L’informatica è materia filosofica. Pascal ideò e realizzò una prima macchina calcolatrice. Leibniz progettò un calcolatore delle moltiplicazioni e ipotizzò una macchina in grado di “calcolare la verità” partendo da alcuni assunti fondamentali – una sorte di google-pensiero. Una cosa che Hobbes, materialista non confesso, aveva prospettato: che la percezione, l’immaginazione e la memoria si legassero a “moti corpuscolari” che potrebbero obbedire alle leggi della meccanica. Aveva ubbie, se non mezzi, filosofici lady Augusta Ada King, contessa di Lovelace (1815-1852), nata Byron – figlia non amata del poeta. A lei si deve l’idea di un computer programmabile. Traducendo nel 1843 un articolo di Luigi Menabrea sul “motore analitico” di Charles Babbage, Ada lo arricchì di una serie di note, tra le quali il primo algoritmo inteso a far funzionare una macchina. Cioè il primo programma di un computer. Al quale, nelle stesse note, predisse la possibilità di un uso più esteso che le quattro operazioni aritmetiche.
È filosofico naturalmente il numero, con la numerologia, almeno a partire da Pitagora. Fino a Alan Turing, che con Kurt Gödel ha ricostruito la logica e la matematica - il matematico-filosofo inglese delle “macchine di Turing”, calcolatori ideali o astratti,
Usa apparentare la rete alla stampa. Che propose una lettura (solida (maneggevole), conservabile, ai molti. La rete, o meglio google, sarebbe una lettura liquida (ma vaporosa è più vero), istantanea, per tutti. Il passaggio è -potrebbe essere - però di natura e non di modalità, di accessi. Analogo a quello che Platone discute nel “Fedro”, nel passaggio dall’oralità alla scrittura. Platone l’attenua riservando al filosofo la reticenza: la comunicazione limitando cioè agli adepti o iniziati. Ne deriveranno i linguaggi specializzati, e quelli esoterici, per un motivo non contestabile, la difesa della verità, della ragione (esattezza). Con la rete invece il contrario è ostentato, l’incontinenza. Anche di mancanze o insensatezza.

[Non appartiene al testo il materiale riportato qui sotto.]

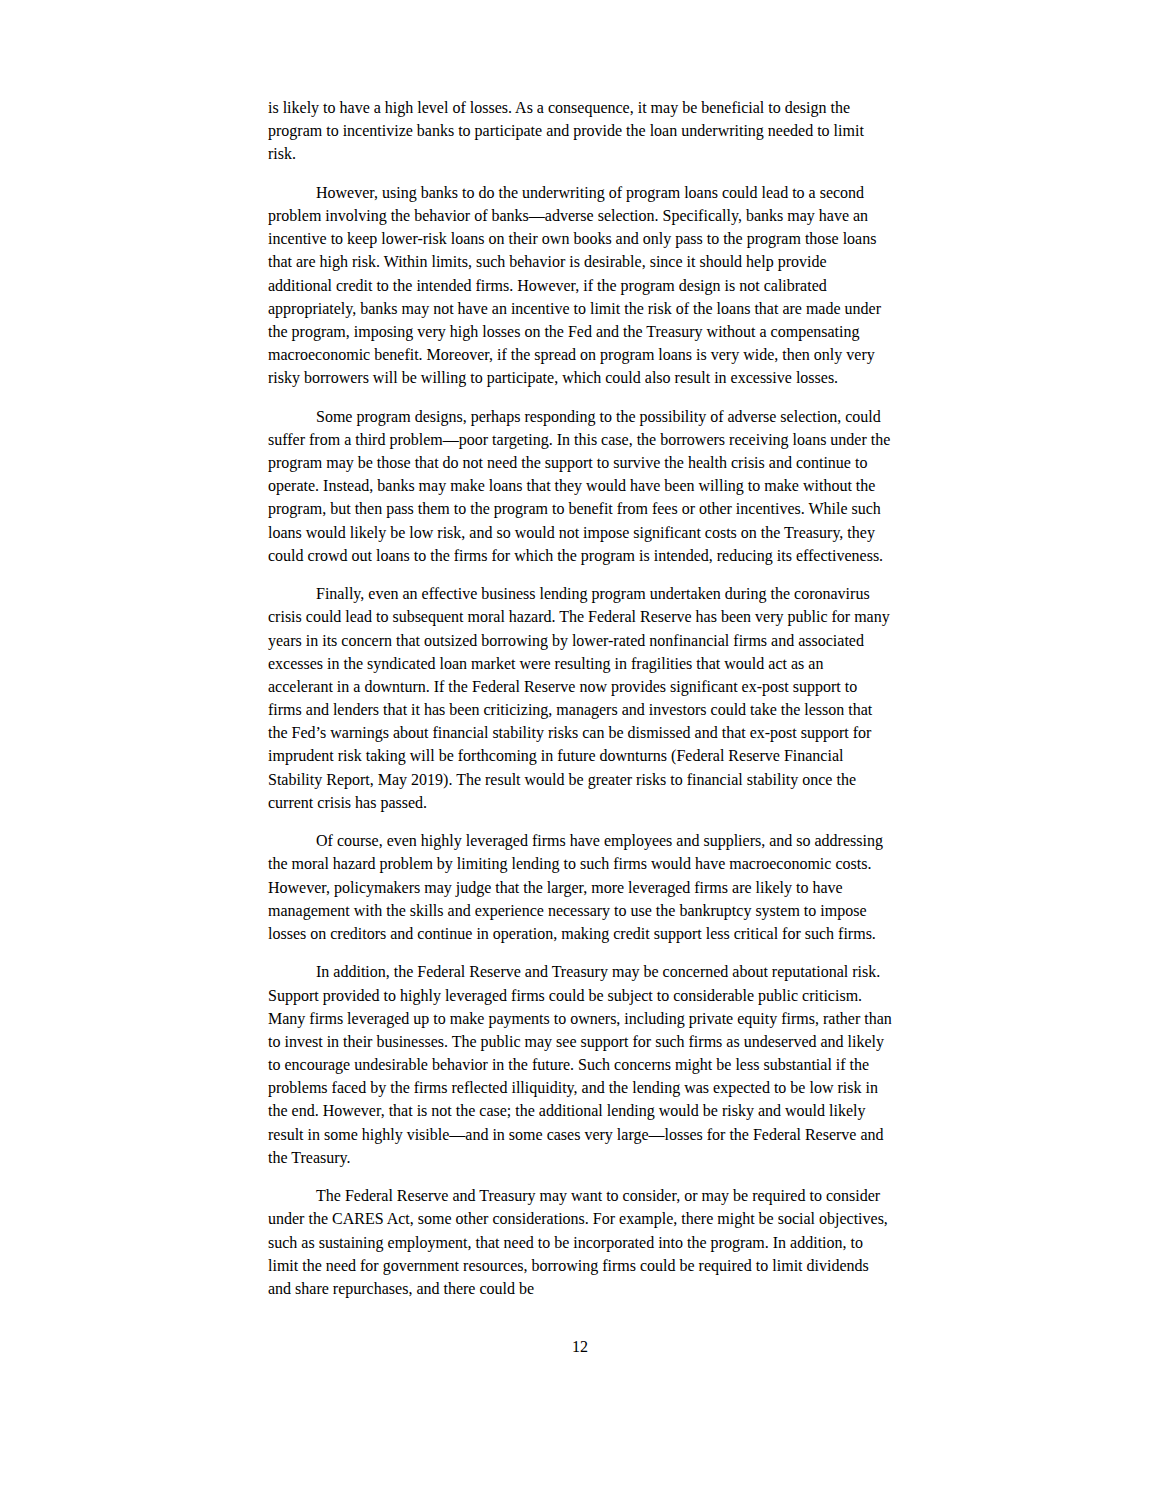is likely to have a high level of losses. As a consequence, it may be beneficial to design the program to incentivize banks to participate and provide the loan underwriting needed to limit risk.
However, using banks to do the underwriting of program loans could lead to a second problem involving the behavior of banks—adverse selection. Specifically, banks may have an incentive to keep lower-risk loans on their own books and only pass to the program those loans that are high risk. Within limits, such behavior is desirable, since it should help provide additional credit to the intended firms. However, if the program design is not calibrated appropriately, banks may not have an incentive to limit the risk of the loans that are made under the program, imposing very high losses on the Fed and the Treasury without a compensating macroeconomic benefit. Moreover, if the spread on program loans is very wide, then only very risky borrowers will be willing to participate, which could also result in excessive losses.
Some program designs, perhaps responding to the possibility of adverse selection, could suffer from a third problem—poor targeting. In this case, the borrowers receiving loans under the program may be those that do not need the support to survive the health crisis and continue to operate. Instead, banks may make loans that they would have been willing to make without the program, but then pass them to the program to benefit from fees or other incentives. While such loans would likely be low risk, and so would not impose significant costs on the Treasury, they could crowd out loans to the firms for which the program is intended, reducing its effectiveness.
Finally, even an effective business lending program undertaken during the coronavirus crisis could lead to subsequent moral hazard. The Federal Reserve has been very public for many years in its concern that outsized borrowing by lower-rated nonfinancial firms and associated excesses in the syndicated loan market were resulting in fragilities that would act as an accelerant in a downturn. If the Federal Reserve now provides significant ex-post support to firms and lenders that it has been criticizing, managers and investors could take the lesson that the Fed’s warnings about financial stability risks can be dismissed and that ex-post support for imprudent risk taking will be forthcoming in future downturns (Federal Reserve Financial Stability Report, May 2019). The result would be greater risks to financial stability once the current crisis has passed.
Of course, even highly leveraged firms have employees and suppliers, and so addressing the moral hazard problem by limiting lending to such firms would have macroeconomic costs. However, policymakers may judge that the larger, more leveraged firms are likely to have management with the skills and experience necessary to use the bankruptcy system to impose losses on creditors and continue in operation, making credit support less critical for such firms.
In addition, the Federal Reserve and Treasury may be concerned about reputational risk. Support provided to highly leveraged firms could be subject to considerable public criticism. Many firms leveraged up to make payments to owners, including private equity firms, rather than to invest in their businesses. The public may see support for such firms as undeserved and likely to encourage undesirable behavior in the future. Such concerns might be less substantial if the problems faced by the firms reflected illiquidity, and the lending was expected to be low risk in the end. However, that is not the case; the additional lending would be risky and would likely result in some highly visible—and in some cases very large—losses for the Federal Reserve and the Treasury.
The Federal Reserve and Treasury may want to consider, or may be required to consider under the CARES Act, some other considerations. For example, there might be social objectives, such as sustaining employment, that need to be incorporated into the program. In addition, to limit the need for government resources, borrowing firms could be required to limit dividends and share repurchases, and there could be
12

Tuttavia, qualcosa resta: la virtualità trasforma in realtà. Con tutte le ambiguità di questa.
Nietzsche – “Feuilletonista civettuolo” per Tolstòj vecchio. Che in un’intervista del 1904 gli antepone Lichtenberg: “Non capisco perché i tedeschi di oggi trascurino tanto questo scrittore e impazziscano invece per un feuilletonista civettuolo come Nietzsche”

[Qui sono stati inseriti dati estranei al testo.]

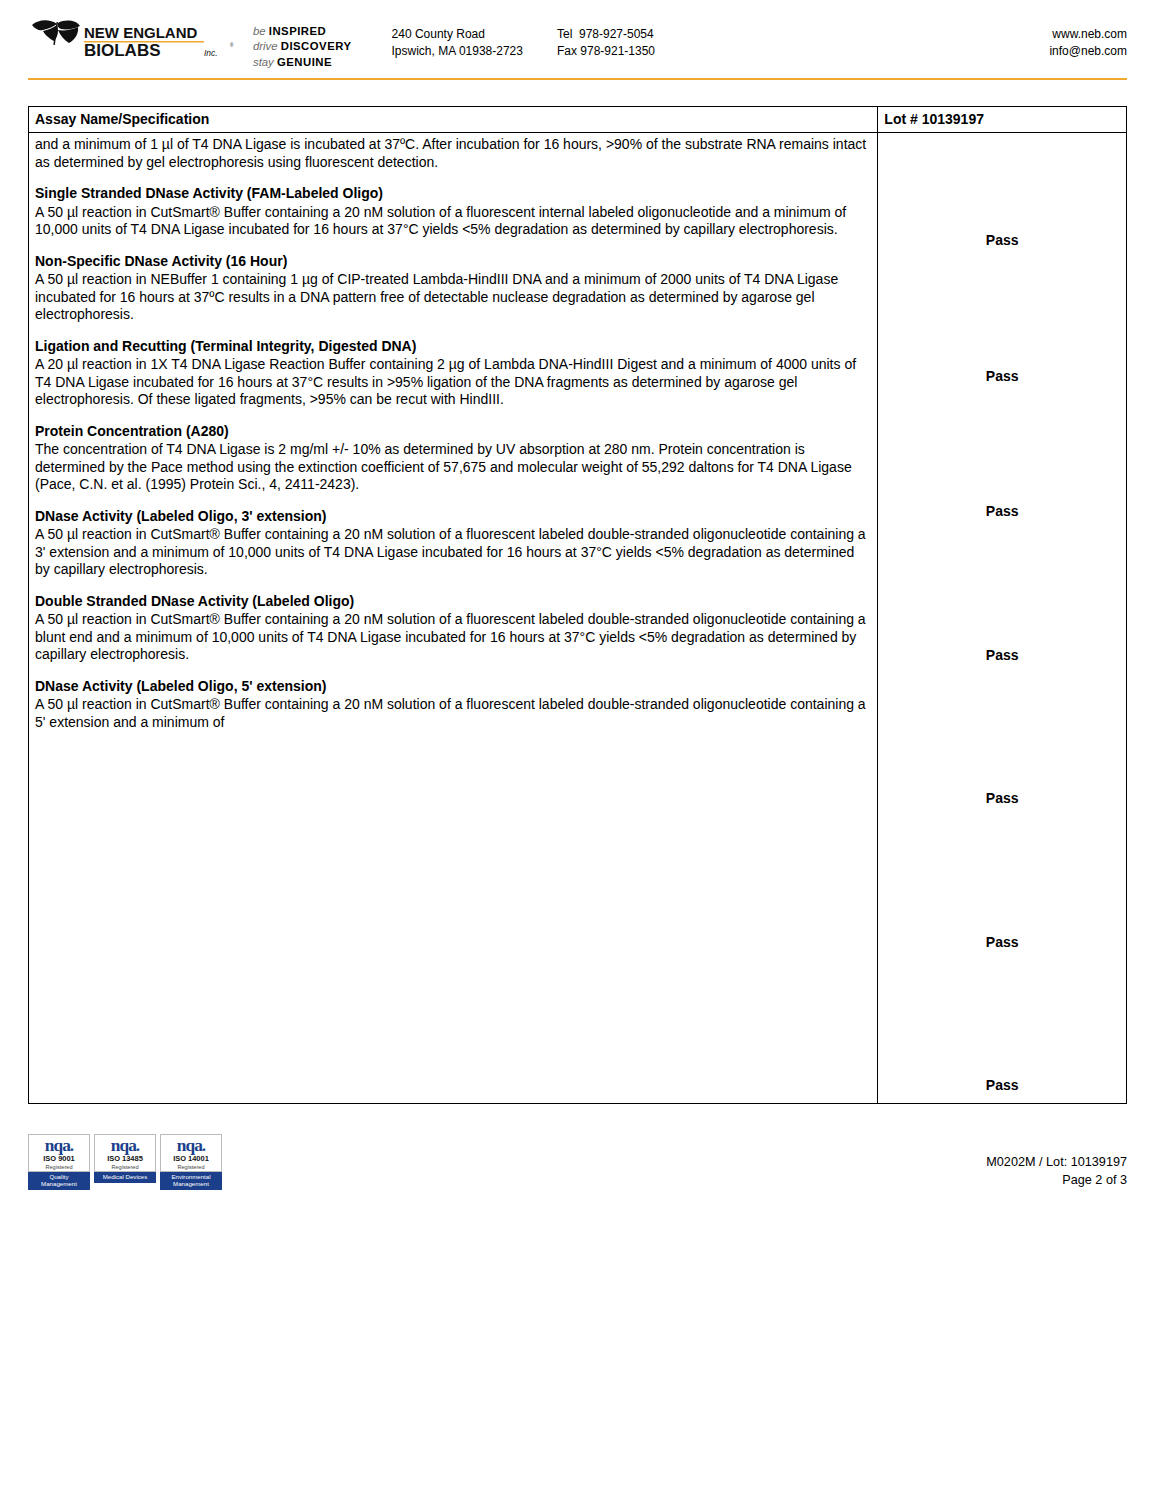NEW ENGLAND BIOLABS Inc. ®
be INSPIRED
drive DISCOVERY
stay GENUINE
240 County Road
Ipswich, MA 01938-2723
Tel 978-927-5054
Fax 978-921-1350
www.neb.com
info@neb.com
| Assay Name/Specification | Lot # 10139197 |
| --- | --- |
| and a minimum of 1 µl of T4 DNA Ligase is incubated at 37ºC. After incubation for 16 hours, >90% of the substrate RNA remains intact as determined by gel electrophoresis using fluorescent detection. Single Stranded DNase Activity (FAM-Labeled Oligo) A 50 µl reaction in CutSmart® Buffer containing a 20 nM solution of a fluorescent internal labeled oligonucleotide and a minimum of 10,000 units of T4 DNA Ligase incubated for 16 hours at 37°C yields <5% degradation as determined by capillary electrophoresis. Non-Specific DNase Activity (16 Hour) A 50 µl reaction in NEBuffer 1 containing 1 µg of CIP-treated Lambda-HindIII DNA and a minimum of 2000 units of T4 DNA Ligase incubated for 16 hours at 37ºC results in a DNA pattern free of detectable nuclease degradation as determined by agarose gel electrophoresis. Ligation and Recutting (Terminal Integrity, Digested DNA) A 20 µl reaction in 1X T4 DNA Ligase Reaction Buffer containing 2 µg of Lambda DNA-HindIII Digest and a minimum of 4000 units of T4 DNA Ligase incubated for 16 hours at 37°C results in >95% ligation of the DNA fragments as determined by agarose gel electrophoresis. Of these ligated fragments, >95% can be recut with HindIII. Protein Concentration (A280) The concentration of T4 DNA Ligase is 2 mg/ml +/- 10% as determined by UV absorption at 280 nm. Protein concentration is determined by the Pace method using the extinction coefficient of 57,675 and molecular weight of 55,292 daltons for T4 DNA Ligase (Pace, C.N. et al. (1995) Protein Sci., 4, 2411-2423). DNase Activity (Labeled Oligo, 3' extension) A 50 µl reaction in CutSmart® Buffer containing a 20 nM solution of a fluorescent labeled double-stranded oligonucleotide containing a 3' extension and a minimum of 10,000 units of T4 DNA Ligase incubated for 16 hours at 37°C yields <5% degradation as determined by capillary electrophoresis. Double Stranded DNase Activity (Labeled Oligo) A 50 µl reaction in CutSmart® Buffer containing a 20 nM solution of a fluorescent labeled double-stranded oligonucleotide containing a blunt end and a minimum of 10,000 units of T4 DNA Ligase incubated for 16 hours at 37°C yields <5% degradation as determined by capillary electrophoresis. DNase Activity (Labeled Oligo, 5' extension) A 50 µl reaction in CutSmart® Buffer containing a 20 nM solution of a fluorescent labeled double-stranded oligonucleotide containing a 5' extension and a minimum of | Pass Pass Pass Pass Pass Pass Pass |
nqa.
ISO 9001
Registered
Quality
Management
nqa.
ISO 13485
Registered
Medical Devices
nqa.
ISO 14001
Registered
Environmental
Management
M0202M / Lot: 10139197
Page 2 of 3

Razzismo – Si vuole un atto di prepotenza e un’asserzione di potere, ma è uno spreco. Non a caso si esercita sui simili come sui dissimili. I bianchi sui neri, i cristiani sugli ebrei, i settentrionali sui meridionali, i tirolesi sui lombardi, i bavaresi sui tirolesi, gli amburghesi sui bavaresi. Non è una difesa ma un dissiparsi, esaurire le proprie riserve. Al gioco delle differenze, a un semplice gioco. Senza guadagnarci nulla - l’invettiva non è un risarcimento.
Realismo - Ciò di cui si parla è il problema – ciò che manca, che non “esiste”? Sarà col realismo come con l’Io e con Dio, di cui mai s’è parlato tanto quanto da quando non “esistono” – frantumati, cancellati. Se così, ha ragione di essere: è il “discorso su” che annaspa: l’idealismo, la logica, la filologia.
Riso – C’è anche quello di dolore. Sardonico, spiega Propp, quando si eliminavano i vecchi. Lamentoso e anche isterico nell’ “Odissea”, rileva Matteo Nucci.
Vanità – Quella letteraria (filosofica) è la più coriacea ? Papa Ratzinger, che non ha avuto abbastanza ambizione da continuare a fare il papa, opera non disagevole, l’ha però ancora viva per pubblicizzare il suo ultimo pensum, in forma di enciclica – sulla fede, ma questo è accessorio.